Mohon tunggu...
KOMENTAR
Bola

Ketika Skuad Terbaik AC Milan Gagal Menangi Final Liga Champions Eropa

1 Juli 2023   07:03 Diperbarui: 1 Juli 2023   07:11 777 4
AC Milan, pada era 2000-an menjadi tim yang sangat mengerikan. Tak hanya di kompetisi Italia saja, panggung Eropa pun turut mereka taklukkan. Deretan pemain bintang yang mengisi line up di setiap pertandingan kerap membuat lawan pusing bukan kepalang. Klub yang pernah dinobatkan sebagai tim terbaik seantero dunia sebelum masuk milenium anyar, kembali menunjukkan jati dirinya di era ketika sepakbola Italia nyaris kehilangan tajinya.

Setelah memenangi gelar Liga Champions Eropa tahun 2003, Milan berhasil rajai Italia di tahun 2004. Lalu, setahun setelahnya, mereka kembali tapakkan kaki di partai final kompetisi paling diikuti.

Skuad AC Milan dalam rentang 2003 sampai 2005 tidak banyak berubah. Mereka masih menempatkan Dida di bawah mistar. Maldini, Nesta, Cafu, Costacurta, sampai Kaladze di lini pertahanan. Gattuso, Serginho, Rui Costa, Pirlo, Seedorf, sampai Ricardo Kaka di posisi gelandang. Serta Andriy Shevchenko, Filippo Inzaghi, dan Jon Dahl Tomasson di lini serang.
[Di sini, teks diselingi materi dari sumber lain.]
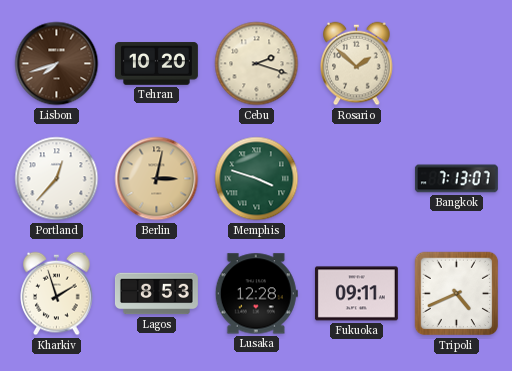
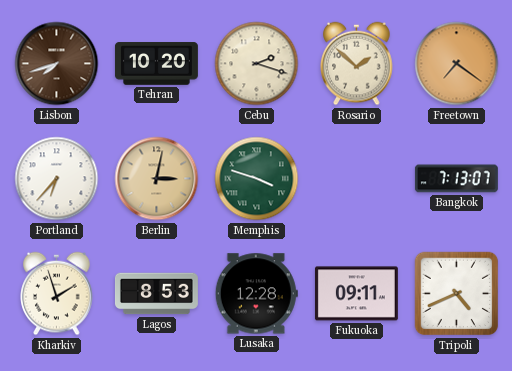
Freetown: none -> 7:21
Portland: 12:37 -> 6:37
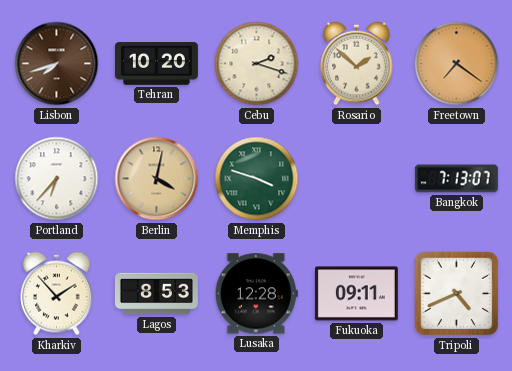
Berlin: 3:02 -> 4:02
Kharkiv: 1:57 -> 1:53
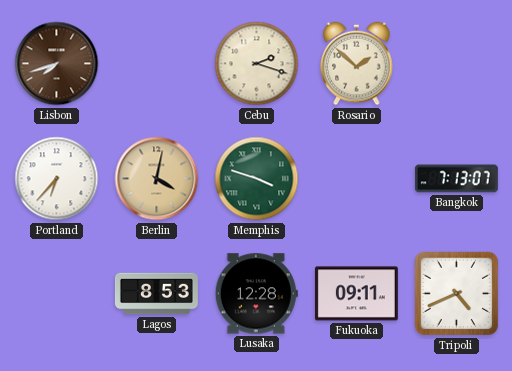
Tehran: 10:20 -> none
Freetown: 7:21 -> none
Kharkiv: 1:53 -> none
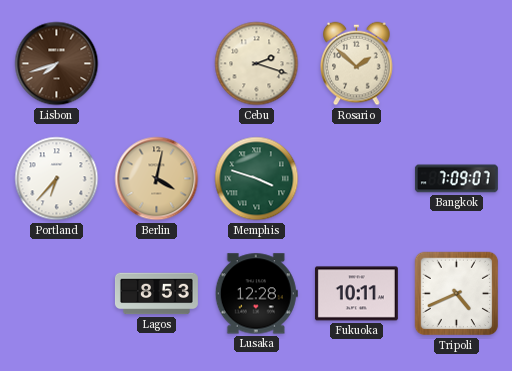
Bangkok: 7:13 -> 7:09
Fukuoka: 09:11 -> 10:11
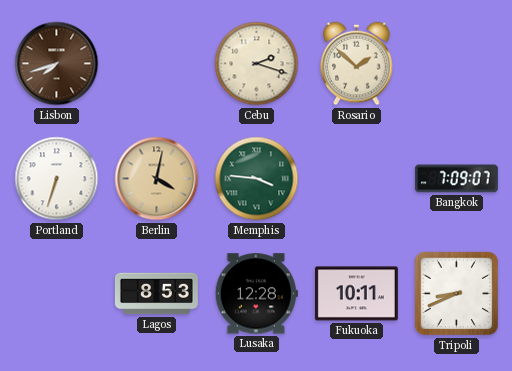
Portland: 6:37 -> 6:33
Memphis: 3:48 -> 3:46
Tripoli: 4:41 -> 8:41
Sebelum memulai musim 2004/05, Milan juga kedatangan dua pilar yang cukup penting, yaitu Jaap Stam di lini pertahanan dan Hernan Crespo di lini serang.

Dengan nama-nama yang tentu tak asing di telinga para penggemar sepakbola, bisa dibayangkan betapa dahsyat nya kekuatan AC Milan di era tersebut. Terlebih, sosok pelatih yang tangani I Rossoneri kala itu adalah Carlo Ancelotti, pria Italia yang saat ini terkenal dengan raihan gelar di lima liga top Eropa.

Maka kembali lagi, bukan sebuah kebetulan ketika trofi Serie A berhasil didapat, dan dua final Liga Champions Eropa berhasil dicapai dalam rentang waktu tiga tahun saja.

Perjalanan AC Milan di Liga Champions 2004/05

Pada petualangan mereka di kompetisi Liga Champions Eropa musim 2004/05, AC Milan yang sebelumnya jadi penguasa Italia tentu langsung mendapat jatah otomatis lolos ke fase grup. Ketika itu, Milan bergabung dengan FC Barcelona, Shakhtar Donetsk, dan Celtic. Di atas kertas, Milan berhadapan dengan lawan yang sama sekali tidak bisa diremehkan.

Namun dengan keberadaan skuad yang memang sudah diakui dunia, Milan berhasil duduk di tangga pertama dengan mengungguli FC Barcelona yang berada tepat di bawah mereka.

Berlanjut ke babak 16 besar, Milan dipertemukan dengan tim kuat lainnya. Adalah Manchester United, yang berada di bawah arahan Sir Alex Ferguson, memiliki skuad yang tak kalah mewah. Meski begitu, Milan berhasil melibas dua pertandingan sekaligus dengan masing-masing skor tipis 1-0.

Di babak delapan besar, Internazionale Milano yang jadi penghadang sukses disingkirkan dengan skor agregat 5-0. Di partai semifinal, Milan mendapat tantangan yang cukup mengagetkan. PSV Eindhoven yang sempat ditumbangkan dengan skor 2-0 di leg pertama, tiba-tiba mengamuk di pertandingan kedua.

Beruntung, skor 3-1 yang dimenangkan tim asal Belanda tak cukup untuk membawa mereka lolos ke partai final. Milan unggul agresivitas gol dan berhak atas satu tempat di laga pamungkas.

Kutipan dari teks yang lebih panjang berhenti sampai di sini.